I don’t want my notes to be used by someone who hasn’t done all of that and is looking to just pass the unit so he doesn’t have to repeat the class. In other words, I don’t want to help slackers who want the easy way – which, I feel, OneClass is inadvertently helping.

That’s not to say all of those on OneClass are slackers – there are some who want to make a quick buck in selling their notes (they have every right to do so), and those who have difficulty with the unit. With the latter, I am happy to help them in any form I can. But I rather do it face-to-face rather than face-to-computer-screen.
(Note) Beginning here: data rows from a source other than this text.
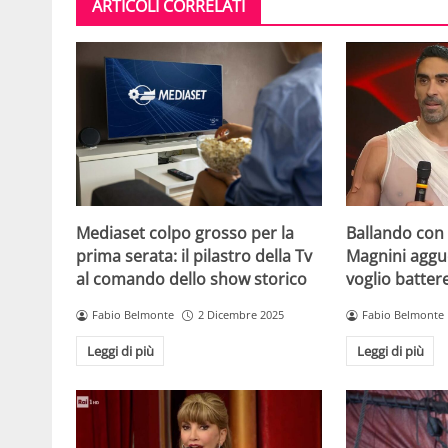
ARTICOLI CORRELATI
Mediaset colpo grosso per la
Ballando con l
prima serata: il pilastro della Tv
Magnini aggue
al comando dello show storico
voglio batter
Fabio Belmonte
2 Dicembre 2025
Fabio Belmonte
Leggi di più
Leggi di più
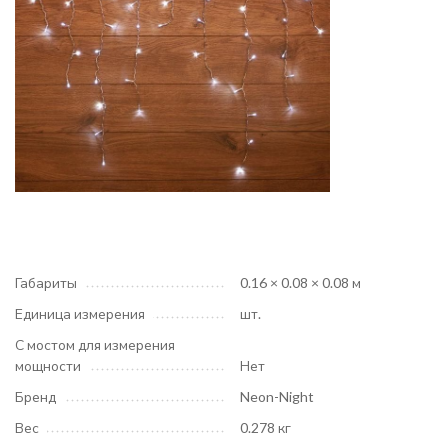
Габариты
0.16 × 0.08 × 0.08 м
Единица измерения
шт.
С мостом для измерения
мощности
Нет
Бренд
Neon-Night
Вес
0.278 кг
That way, I can adjust on the fly if a person understands – for example – the difference between temporal and spatial locality (it’s a computer thing, so don’t worry).

Campus Spammers

How OneClass came to my attention was because their “campus ambassador” for Monash University spammed every Monash student connected to a university-only Facebook group about the service. The campus ambassador created their own group called “Monash Marketplace” in order to create a Facebook event to promote OneClass.

Said campus ambassador even admitted that the tactic was annoying, and possibly unethical, but justified her actions by telling a complainant, “If OneClass can help even just a few students do better in their course then they otherwise would or help other students earn a little but of extra money for taking notes they would have taken anyway and hence better increasing their quality of student life, I have done my job.”

According to some reports online, this marketing tactic has been used in the past by campus ambassadors in other universities. “Spammy fake groups plaguing Tufts, paired with fake admins banning anyone who asks why 5500 people got an invite. Garbage marketing tactics,” according to one student.

“Their advertising and marketing plan hinges on spamming student groups and maliciously trying to take town similar institutions on college campuses,” another wrote.

So, if you’re a university student in Australia – or the United States, Canada or New Zealand – get ready for a barrage of OneClass spam from your local “campus ambassador”.